さて、現実をリアルに移す鏡ですが、自分で動くわけではなく、誰かが持ち歩いています。持ち運べるのだから、この世界すべてを映せるほど大きな鏡ではなさそうです。
持ち歩いている人はどの道を歩くかはわかりません。メインストリートを行く人もいれば、どこかの路地裏みたいなところを行く人もいるでしょう。
歩く道を自分で選んでいる人もいれば、誰かにつきあって、いやいや歩いている人もいるかもしれません。
その道を行く目的だってさまざま。
それに鏡をどこに向けるかによっても、映るものが違ってきます。上のほうにあるものを映す場合もあるし、電信柱の後ろにまわって、下のほうにいる蟻を映すこともあります。
言うまでもなく、この鏡を持ち歩いている人は、その小説を書いている人。同じものをリアルに写実していても、作家によって、そこに映し出される世界が違うわけです。
よくわかる!フランス語の文法解説
単語の意味
un 男性名詞につく不定冠詞 ひとつの
roman 小説
Elle aime beaucoup les romans d’amour.
彼女は恋愛小説が大好きだ。
est < être ~である
miroir 鏡
qui 関係代名詞 ~(するところ)の
くわしくはこちらをお読みください⇒「まいにちフランス語」39:L61 関係代名詞 qui と que
se promène < se promener 散歩する、動きまわる
sur ~の上に
une 女性名詞につく不定冠詞 ひとつの
grande 大きな
route (都市間を結ぶ)道路、街道
都市内部の街路はrue dans la rue 通りで
道路上で、は sur la route
辞書によると、dans と sur の違いは、rueの閉鎖性と、routeの開放性の違いを表すそうです。
直訳
小説は街道を散歩する鏡です。
映画「赤と黒」
1954年、ジェラール・フィリップ主演、クロード・オータン・ララ監督
「赤と黒」はさまざまま映像作品になっていまうが、この映画が一番有名だと思います。
2009年にジェラール・フィリップ没後50周年を記念して、デジタルリマスター版が出ました。
法廷のシーンです。
レナール夫人役はダニエル・ダリューです⇒すずらんの咲く頃・ダニエル・ダリュー、歌と訳詞。
ジェラール・フィリップはこの映画がリリースされた5年後、36歳でガンで亡くなっていますので、どの映画見ても若若しいですね。

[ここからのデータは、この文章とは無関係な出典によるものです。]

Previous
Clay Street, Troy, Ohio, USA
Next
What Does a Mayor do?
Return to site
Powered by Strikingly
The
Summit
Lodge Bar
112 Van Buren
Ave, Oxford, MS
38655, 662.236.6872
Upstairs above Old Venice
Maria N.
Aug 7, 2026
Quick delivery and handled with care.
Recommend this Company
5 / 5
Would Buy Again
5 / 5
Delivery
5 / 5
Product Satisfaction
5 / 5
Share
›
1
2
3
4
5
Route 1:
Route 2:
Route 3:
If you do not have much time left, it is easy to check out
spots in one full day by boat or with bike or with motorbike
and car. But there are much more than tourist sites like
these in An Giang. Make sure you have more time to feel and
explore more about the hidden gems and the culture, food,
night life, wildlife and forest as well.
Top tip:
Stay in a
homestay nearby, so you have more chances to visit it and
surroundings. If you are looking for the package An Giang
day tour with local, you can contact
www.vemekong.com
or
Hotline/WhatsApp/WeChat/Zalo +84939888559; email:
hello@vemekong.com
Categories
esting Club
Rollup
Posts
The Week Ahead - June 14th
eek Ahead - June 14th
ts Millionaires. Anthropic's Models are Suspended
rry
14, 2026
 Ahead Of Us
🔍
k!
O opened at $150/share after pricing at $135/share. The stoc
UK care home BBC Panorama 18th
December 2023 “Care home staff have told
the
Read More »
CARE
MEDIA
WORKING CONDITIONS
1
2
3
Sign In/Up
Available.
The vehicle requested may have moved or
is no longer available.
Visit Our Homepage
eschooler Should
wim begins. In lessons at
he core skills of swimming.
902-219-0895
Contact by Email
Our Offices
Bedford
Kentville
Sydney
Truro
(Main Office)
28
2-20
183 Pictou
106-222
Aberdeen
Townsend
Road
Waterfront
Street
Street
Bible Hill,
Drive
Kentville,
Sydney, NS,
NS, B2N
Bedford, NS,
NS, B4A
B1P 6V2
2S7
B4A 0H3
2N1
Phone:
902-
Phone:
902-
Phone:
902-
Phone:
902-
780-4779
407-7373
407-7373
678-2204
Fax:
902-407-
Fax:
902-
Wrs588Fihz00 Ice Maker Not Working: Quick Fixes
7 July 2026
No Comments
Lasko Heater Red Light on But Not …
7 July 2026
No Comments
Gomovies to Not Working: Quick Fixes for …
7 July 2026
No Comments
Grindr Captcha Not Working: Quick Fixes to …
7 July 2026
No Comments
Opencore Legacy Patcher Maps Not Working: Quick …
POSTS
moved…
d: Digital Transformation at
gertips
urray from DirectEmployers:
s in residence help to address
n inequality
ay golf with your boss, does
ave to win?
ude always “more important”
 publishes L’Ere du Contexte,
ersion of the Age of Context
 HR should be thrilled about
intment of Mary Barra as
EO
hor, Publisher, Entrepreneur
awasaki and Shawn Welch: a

名言の記事の目次を作りました。ご利用下さい⇒フランス語の名言の記事の目次
岩崎良美の歌に「赤と黒」というのがあります。
今、YouTubeで見たら、ボタンが2列に並んでいる、黒いコートみたいなワンピースを着て歌ってました。軍服風なのでしょうか。
岩崎良美って、「愛してモナムール」とか「あなた色のマノン」とか、ちょっとフランス語ふうのタイトルの曲がありますね。ちょっとだけね。